Work task 1 ▸
Repeat the sports column word for word, everything from "But what was" down to "have no idea.".
Work task 2 ▸
In the sports column, which televised sport does the writer say bores him?

Reading text ▸

════════

Syndicated to newspapers on 16 July 1966
I AM a sports addict. Any game involving kicking, hurling, throwing, catching, bouncing, punching or hitting a ball is bound to rivet my attention.
The sight of horses leaping, running, trotting, bucking or hurdling will attract both my time and my money. Two men attempting to knock each other’s brains out in a ring fascinates me, the jockeying for position in a six- mile marathon absorbs me, the daring of ski-jumpers risking their limbs in wondrous leaps thrills me. Indeed. I cannot resist any
competitive contest involving the use of muscular, physical or mental skill. Only wrestling on TV bores me because I have long since ceased to believe in its authenticity.
But like all addicts I am beginning to worry about my passion. What started as a hobby has now be come compulsive; what should have been reserved for my leisure hours now occupies a good part of my working day.
Three weeks ago I settled down to write a long article about the theatre which would not only have earned me a respectable but sum would have brought in much needed foreign currency to this country.
But Wimbledon was being transmitted by the BBC all afternoon and a good deal of the evening and I found myself absorbed by such strategic duels as the Santana-Davidson match and the Bueno-Jones struggle.
Then came the five-day Test match. Again I had to switch on. This time my mornings were disrupted because those white-clad figures started out-manoeuvring each other at 11.30 in the morning and went on matching skill and wits until 6.30 in the evening. There was barely time to get a meal in, let alone write an article.
And now we are in the throes of three solid weeks of World Cup which means that the odd evening I used to devote to writing has now been washed out for me.
The hours wasted in this compulsive gawking has naturally meant that my productivity over the past three weeks has been materially reduced, my article is not yet finished and both my personal finances and the country’s balance of payments has suffered.
I think there is formidable evidence that my mania or disease (whichever you prefer to call it) is spreading like a plague throughout the land.
Secretaries are leaving their typewriters to watch tennis. Executives and salesmen stop administering or selling to see how long the Graveney-Cowdrey stand will survive and night workers will not doubt be leaving their lathes and machines to discover what England is doing against France.
Now there is nothing startling about our preoccupation with sport.
But what was once an eccentric indulgence we could afford is in danger of becoming a maniac obsession which we can no longer afford.
The Government is constantly urging us to raise our productivity by about three per cent. What that means in man hours worked, I have no idea.
But I would guess that the increase in man-hours wasted through watching sports in the past year or two has seriously affected the total productivity of this country.
And for this encouragement to watch rather than work, I think TV, particularly the BBC, is largely responsible. By making the country sports crazy, the BBC is certainly diminishing our productive potential.
Let us examine something like horse racing. There can be no doubt that the televising of horse races has not only increased interest in the sport but has stimulated a startling growth in gambling and bred a vast army of fresh punters.

════════

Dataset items
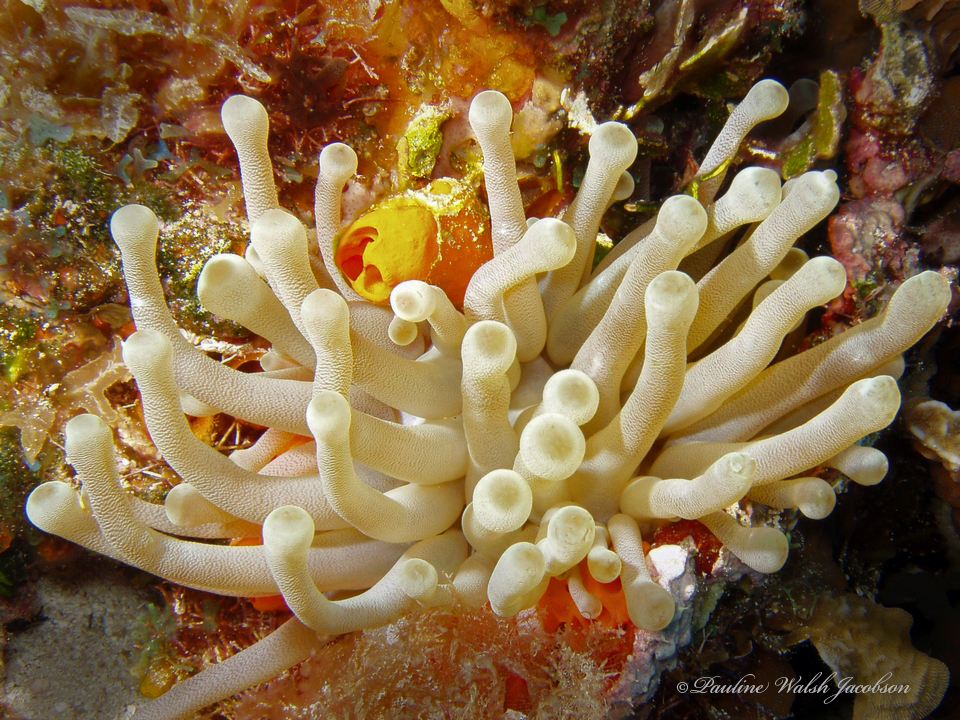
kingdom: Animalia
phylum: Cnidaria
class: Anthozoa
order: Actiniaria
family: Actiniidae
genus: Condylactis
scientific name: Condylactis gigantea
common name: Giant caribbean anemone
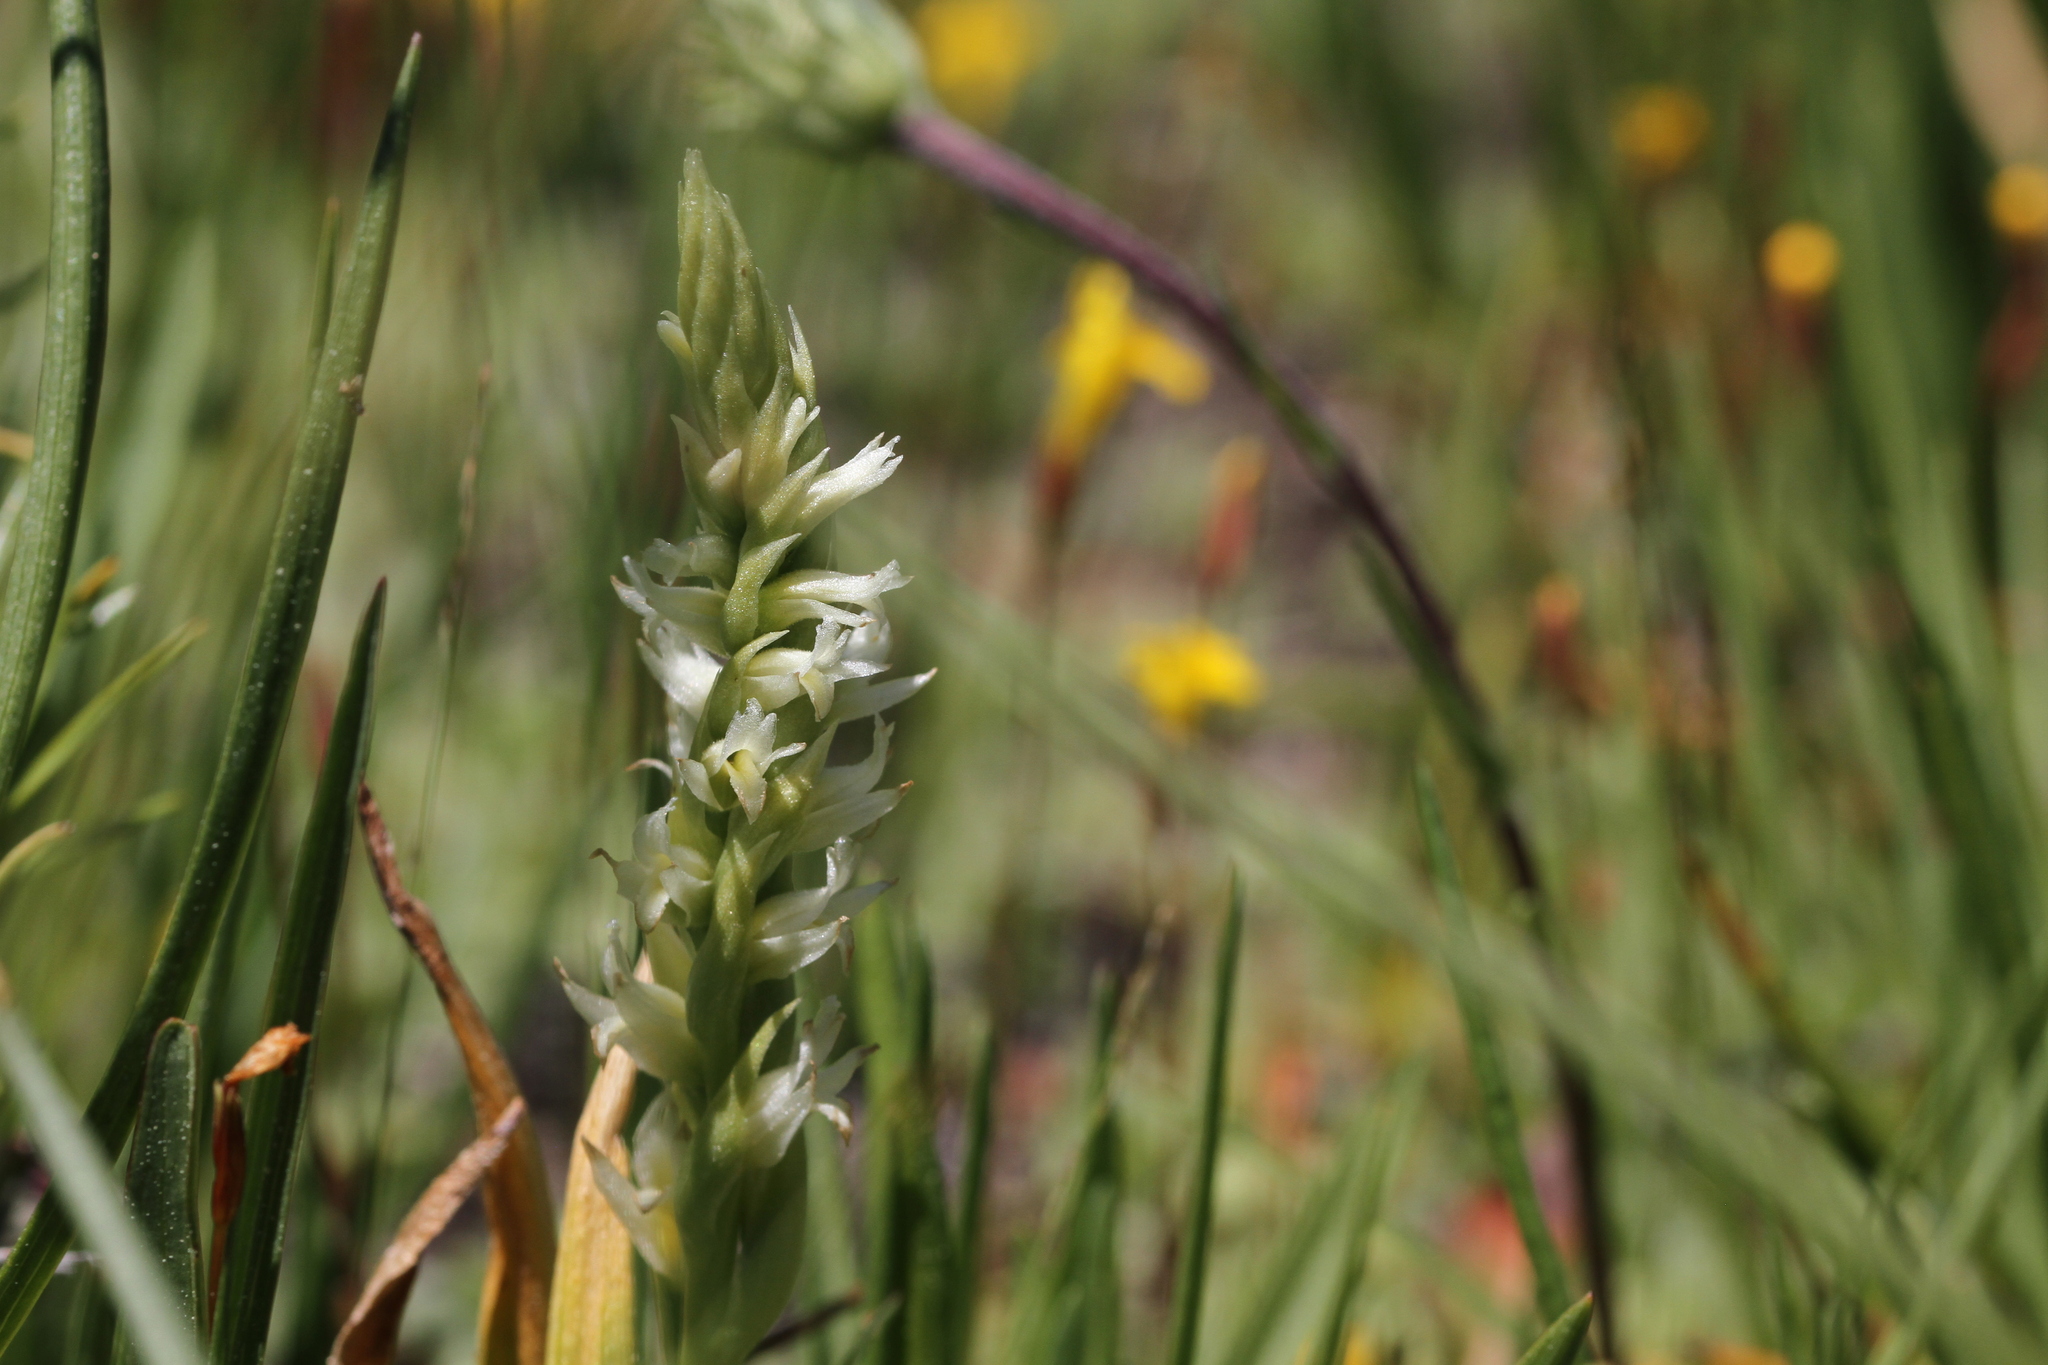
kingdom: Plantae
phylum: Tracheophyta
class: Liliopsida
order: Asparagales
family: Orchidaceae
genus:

════════

Task solution 1 ▸
But what was once an eccentric indulgence we could afford is in danger of becoming a maniac obsession which we can no longer afford.
The Government is constantly urging us to raise our productivity by about three per cent. What that means in man hours worked, I have no idea.

Task solution 2 ▸
Wrestling on TV.